- Given text -
**********

If context was one of the key words of the afternoon, the next question was what that context actually consists of.
The presentation made a distinction between two dimensions. On one side is customer context: an understanding of who the buyer is, where they are in the buying journey, and what information is relevant to them at a particular moment. On the other side is organisational context: the knowledge a company holds about its products, services, expertise, customer cases, and the problems it helps solve.

Neither exists in isolation. A deep understanding of customers has limited value if the organisation's knowledge is difficult to access or use. Likewise, even the most comprehensive product information becomes less effective when it is disconnected from the needs and intentions of the buyer.
Bringing those two contexts together was presented as one of the key challenges for organisations looking to improve the buyer journey in the years ahead.
Challenging assumptions
After the presentation, the moderator split participants into smaller groups and invited them to reflect on a number of statements related to content, AI, and the future of the B2B buyer journey.
Working in teams of four, each group discussed its position, challenged assumptions and translated its conclusions into a visual summary on a flip-over sheet. The exercise encouraged participants to connect the themes of the presentation to their own organisations and day-to-day challenges, moving the conversation from theory to practice.

Two statements generated particularly lively conversations:
- Within three years, an AI agent acting as an account manager will be a normal touchpoint in the B2B buyer journey.
- It is better to start feeding AI with imperfect content today than to wait for fully validated content tomorrow.
Neither statement offered an easy answer. Instead, they prompted participants to weigh the opportunities against the risks and consider how prepared their organisations are for the changes already taking place.
The discussions revealed different perspectives, but also a shared recognition that content, context, and technology can no longer be treated as separate topics. Decisions made today about how information is created, organised, and maintained will increasingly influence how organisations engage with customers in the future.

**********

- Activity A -
Answer these questions about the text on content, AI and the B2B buyer journey:
(i) Which two dimensions of context did the presentation distinguish?
(ii) How many people were in each team during the group exercise?
(iii) According to one of the statements, within how many years will an AI agent acting as an account manager be a normal touchpoint?
- Activity B -
Can you extend the text on content, AI and the B2B buyer journey, starting after its last sentence?

**********

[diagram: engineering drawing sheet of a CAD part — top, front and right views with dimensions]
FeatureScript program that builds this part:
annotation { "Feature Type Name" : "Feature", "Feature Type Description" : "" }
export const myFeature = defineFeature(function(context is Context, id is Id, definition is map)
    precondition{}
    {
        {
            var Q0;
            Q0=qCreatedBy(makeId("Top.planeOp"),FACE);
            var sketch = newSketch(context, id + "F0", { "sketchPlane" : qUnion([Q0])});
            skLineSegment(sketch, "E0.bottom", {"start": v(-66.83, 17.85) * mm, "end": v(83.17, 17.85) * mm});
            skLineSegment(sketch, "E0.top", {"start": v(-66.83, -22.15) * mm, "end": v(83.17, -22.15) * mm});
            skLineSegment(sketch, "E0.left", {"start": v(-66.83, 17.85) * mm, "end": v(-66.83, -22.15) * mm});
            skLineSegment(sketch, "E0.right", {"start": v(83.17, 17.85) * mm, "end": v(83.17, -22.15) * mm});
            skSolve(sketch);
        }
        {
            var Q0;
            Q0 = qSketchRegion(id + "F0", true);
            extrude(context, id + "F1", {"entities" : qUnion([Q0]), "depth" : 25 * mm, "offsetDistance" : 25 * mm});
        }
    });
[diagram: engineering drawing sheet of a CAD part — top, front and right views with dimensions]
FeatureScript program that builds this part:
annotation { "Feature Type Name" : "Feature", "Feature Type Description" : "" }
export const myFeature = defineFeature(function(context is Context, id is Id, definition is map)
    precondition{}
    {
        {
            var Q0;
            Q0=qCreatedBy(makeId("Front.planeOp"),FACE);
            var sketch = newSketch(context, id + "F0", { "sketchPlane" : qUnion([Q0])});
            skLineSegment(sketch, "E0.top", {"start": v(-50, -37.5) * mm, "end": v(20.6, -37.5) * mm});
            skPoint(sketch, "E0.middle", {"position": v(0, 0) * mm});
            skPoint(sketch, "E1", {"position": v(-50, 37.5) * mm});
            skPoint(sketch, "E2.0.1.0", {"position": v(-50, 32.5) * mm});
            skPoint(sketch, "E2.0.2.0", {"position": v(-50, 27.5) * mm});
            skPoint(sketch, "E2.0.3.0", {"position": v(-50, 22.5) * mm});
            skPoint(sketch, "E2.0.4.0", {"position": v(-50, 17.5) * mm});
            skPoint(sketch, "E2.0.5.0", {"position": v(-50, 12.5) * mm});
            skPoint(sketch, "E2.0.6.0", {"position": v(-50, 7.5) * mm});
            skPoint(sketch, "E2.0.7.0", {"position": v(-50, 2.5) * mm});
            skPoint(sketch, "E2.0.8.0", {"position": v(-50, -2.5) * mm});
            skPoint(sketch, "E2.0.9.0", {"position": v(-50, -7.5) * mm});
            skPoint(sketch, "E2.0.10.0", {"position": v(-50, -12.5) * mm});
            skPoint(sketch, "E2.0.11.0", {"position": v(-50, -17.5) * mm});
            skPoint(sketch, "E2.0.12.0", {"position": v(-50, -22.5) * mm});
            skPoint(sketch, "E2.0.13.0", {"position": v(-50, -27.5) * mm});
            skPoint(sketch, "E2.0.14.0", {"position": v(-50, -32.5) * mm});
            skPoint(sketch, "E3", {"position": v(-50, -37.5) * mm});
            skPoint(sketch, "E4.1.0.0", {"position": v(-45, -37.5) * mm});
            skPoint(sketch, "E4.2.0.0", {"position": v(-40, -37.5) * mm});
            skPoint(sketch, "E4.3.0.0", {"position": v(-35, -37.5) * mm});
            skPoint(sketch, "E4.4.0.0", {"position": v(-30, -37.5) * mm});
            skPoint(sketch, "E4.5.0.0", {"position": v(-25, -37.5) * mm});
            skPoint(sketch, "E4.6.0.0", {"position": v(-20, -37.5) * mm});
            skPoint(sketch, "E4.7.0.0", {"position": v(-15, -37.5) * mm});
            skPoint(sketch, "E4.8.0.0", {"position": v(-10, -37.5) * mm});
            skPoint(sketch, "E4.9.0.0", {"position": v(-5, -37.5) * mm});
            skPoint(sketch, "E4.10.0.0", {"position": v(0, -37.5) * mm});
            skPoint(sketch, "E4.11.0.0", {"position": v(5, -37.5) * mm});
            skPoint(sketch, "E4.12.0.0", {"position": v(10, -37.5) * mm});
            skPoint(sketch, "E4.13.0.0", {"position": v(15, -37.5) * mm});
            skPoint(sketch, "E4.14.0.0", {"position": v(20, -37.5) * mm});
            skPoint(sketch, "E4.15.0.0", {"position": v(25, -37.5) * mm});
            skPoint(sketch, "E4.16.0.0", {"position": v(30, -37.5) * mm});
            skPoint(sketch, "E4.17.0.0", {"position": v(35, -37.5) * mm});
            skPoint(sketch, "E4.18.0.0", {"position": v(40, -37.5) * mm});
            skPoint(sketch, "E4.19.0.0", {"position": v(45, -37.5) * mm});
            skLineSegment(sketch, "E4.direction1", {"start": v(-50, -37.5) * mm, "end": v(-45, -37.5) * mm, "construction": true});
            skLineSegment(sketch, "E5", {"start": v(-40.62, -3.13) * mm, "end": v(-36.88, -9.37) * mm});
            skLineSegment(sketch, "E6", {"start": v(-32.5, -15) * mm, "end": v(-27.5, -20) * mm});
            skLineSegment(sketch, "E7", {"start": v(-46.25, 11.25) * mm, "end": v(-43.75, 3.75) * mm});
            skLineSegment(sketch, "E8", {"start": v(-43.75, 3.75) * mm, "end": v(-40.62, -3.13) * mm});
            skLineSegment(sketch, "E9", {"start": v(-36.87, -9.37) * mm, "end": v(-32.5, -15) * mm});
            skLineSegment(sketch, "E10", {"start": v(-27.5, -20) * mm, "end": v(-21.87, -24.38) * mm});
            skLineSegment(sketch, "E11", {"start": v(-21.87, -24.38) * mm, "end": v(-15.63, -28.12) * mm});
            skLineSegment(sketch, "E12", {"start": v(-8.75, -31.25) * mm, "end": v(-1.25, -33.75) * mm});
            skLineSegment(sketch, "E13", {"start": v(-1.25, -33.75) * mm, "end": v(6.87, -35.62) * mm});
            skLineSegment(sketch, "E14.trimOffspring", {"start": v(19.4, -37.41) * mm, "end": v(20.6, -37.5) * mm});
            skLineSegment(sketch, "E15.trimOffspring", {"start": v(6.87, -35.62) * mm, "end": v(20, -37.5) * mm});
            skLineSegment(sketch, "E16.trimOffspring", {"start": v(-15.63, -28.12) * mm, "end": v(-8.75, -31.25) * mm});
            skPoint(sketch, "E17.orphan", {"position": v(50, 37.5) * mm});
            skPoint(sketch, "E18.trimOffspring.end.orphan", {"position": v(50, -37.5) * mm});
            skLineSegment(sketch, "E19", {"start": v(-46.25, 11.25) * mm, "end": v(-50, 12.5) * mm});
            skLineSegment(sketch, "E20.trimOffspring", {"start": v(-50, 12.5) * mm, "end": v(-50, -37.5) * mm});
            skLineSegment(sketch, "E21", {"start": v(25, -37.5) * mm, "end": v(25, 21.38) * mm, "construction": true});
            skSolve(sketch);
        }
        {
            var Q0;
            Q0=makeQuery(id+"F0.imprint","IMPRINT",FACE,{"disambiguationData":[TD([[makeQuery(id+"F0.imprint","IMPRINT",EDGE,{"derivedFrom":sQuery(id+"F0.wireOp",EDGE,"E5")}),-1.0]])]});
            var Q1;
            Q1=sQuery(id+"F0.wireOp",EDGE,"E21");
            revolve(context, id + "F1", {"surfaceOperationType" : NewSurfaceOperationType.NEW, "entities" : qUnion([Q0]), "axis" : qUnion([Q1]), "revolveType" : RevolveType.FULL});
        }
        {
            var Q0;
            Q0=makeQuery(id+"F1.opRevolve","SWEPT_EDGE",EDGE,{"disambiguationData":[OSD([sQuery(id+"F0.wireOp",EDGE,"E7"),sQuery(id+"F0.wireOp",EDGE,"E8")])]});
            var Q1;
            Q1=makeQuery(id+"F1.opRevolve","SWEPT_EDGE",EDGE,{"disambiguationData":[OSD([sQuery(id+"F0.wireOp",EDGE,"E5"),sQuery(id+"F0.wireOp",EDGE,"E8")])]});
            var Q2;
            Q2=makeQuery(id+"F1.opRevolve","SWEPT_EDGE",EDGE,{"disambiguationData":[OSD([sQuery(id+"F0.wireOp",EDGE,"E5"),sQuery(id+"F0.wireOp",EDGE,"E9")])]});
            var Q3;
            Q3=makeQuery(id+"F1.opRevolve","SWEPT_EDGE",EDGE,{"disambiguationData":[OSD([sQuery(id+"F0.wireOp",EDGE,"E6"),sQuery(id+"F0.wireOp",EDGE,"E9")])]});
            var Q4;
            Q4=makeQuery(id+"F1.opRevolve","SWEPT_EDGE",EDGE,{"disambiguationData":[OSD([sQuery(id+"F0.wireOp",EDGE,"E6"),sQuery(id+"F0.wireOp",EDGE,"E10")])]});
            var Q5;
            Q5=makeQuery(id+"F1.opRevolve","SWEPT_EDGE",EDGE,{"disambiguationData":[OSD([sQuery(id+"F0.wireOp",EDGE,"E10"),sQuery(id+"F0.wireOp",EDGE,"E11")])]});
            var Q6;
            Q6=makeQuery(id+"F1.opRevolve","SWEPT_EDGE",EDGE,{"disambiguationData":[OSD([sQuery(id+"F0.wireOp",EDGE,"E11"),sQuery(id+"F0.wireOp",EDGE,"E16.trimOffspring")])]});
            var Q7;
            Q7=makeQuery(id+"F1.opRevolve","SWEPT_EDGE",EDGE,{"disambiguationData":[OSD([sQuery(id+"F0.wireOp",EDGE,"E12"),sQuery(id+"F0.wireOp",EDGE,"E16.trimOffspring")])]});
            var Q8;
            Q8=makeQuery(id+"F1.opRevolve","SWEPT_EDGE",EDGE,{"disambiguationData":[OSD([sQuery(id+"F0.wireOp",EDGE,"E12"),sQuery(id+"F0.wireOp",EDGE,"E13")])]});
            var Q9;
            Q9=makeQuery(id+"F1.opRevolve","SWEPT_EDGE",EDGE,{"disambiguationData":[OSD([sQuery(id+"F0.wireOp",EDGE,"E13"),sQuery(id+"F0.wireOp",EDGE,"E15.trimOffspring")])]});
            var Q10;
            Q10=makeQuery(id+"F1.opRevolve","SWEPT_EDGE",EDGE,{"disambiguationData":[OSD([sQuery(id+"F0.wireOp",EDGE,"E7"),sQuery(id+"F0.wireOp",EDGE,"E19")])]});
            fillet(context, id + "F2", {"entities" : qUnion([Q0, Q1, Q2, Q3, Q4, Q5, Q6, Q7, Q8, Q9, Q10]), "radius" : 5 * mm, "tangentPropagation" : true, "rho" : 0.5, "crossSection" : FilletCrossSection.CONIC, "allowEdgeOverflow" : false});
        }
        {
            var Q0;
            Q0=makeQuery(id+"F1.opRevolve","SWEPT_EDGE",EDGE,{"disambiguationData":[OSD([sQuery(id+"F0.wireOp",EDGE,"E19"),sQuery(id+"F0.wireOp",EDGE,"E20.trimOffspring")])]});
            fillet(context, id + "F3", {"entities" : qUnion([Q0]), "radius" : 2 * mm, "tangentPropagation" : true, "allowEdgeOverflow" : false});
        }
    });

**********

- Exercise output A -
(i) Customer context and "organisational context."
(ii) Four.
(iii) Three years.

- Exercise output B -
Continuing the conversation over dinner
The group gathered on the second floor of the Prepr office for a shared Vietnamese dinner. The menu was entirely vegan, reflecting a practice that is already familiar within Prepr, where vegan lunches are part of the company culture.

The change of setting did little to slow down the conversations. Ideas from the afternoon resurfaced over dinner, alongside discussions about challenges, experiences and opportunities within participants' own organisations. Long after the formal programme had ended, small groups were still exchanging perspectives and continuing the conversation.
A question of context
As the discussions unfolded, it became clear that content itself was never really the issue. Most organisations already possess an abundance of knowledge, expertise, and information. The challenge lies in bringing those pieces together in a way that supports buyers throughout their journey and remains useful across an increasingly complex mix of channels and touchpoints.
Questions about customer journeys, internal processes and emerging technologies all seemed to lead back to the same underlying theme: not the availability of information, but the ability to connect it, maintain it and make it meaningful in a specific context.
ShoppingTomorrow sessions are designed to explore questions rather than provide definitive answers. Session 4 was no exception. What it did offer was a shared opportunity to examine how content, context and technology are becoming increasingly connected, and what that means for the future of the B2B buyer journey.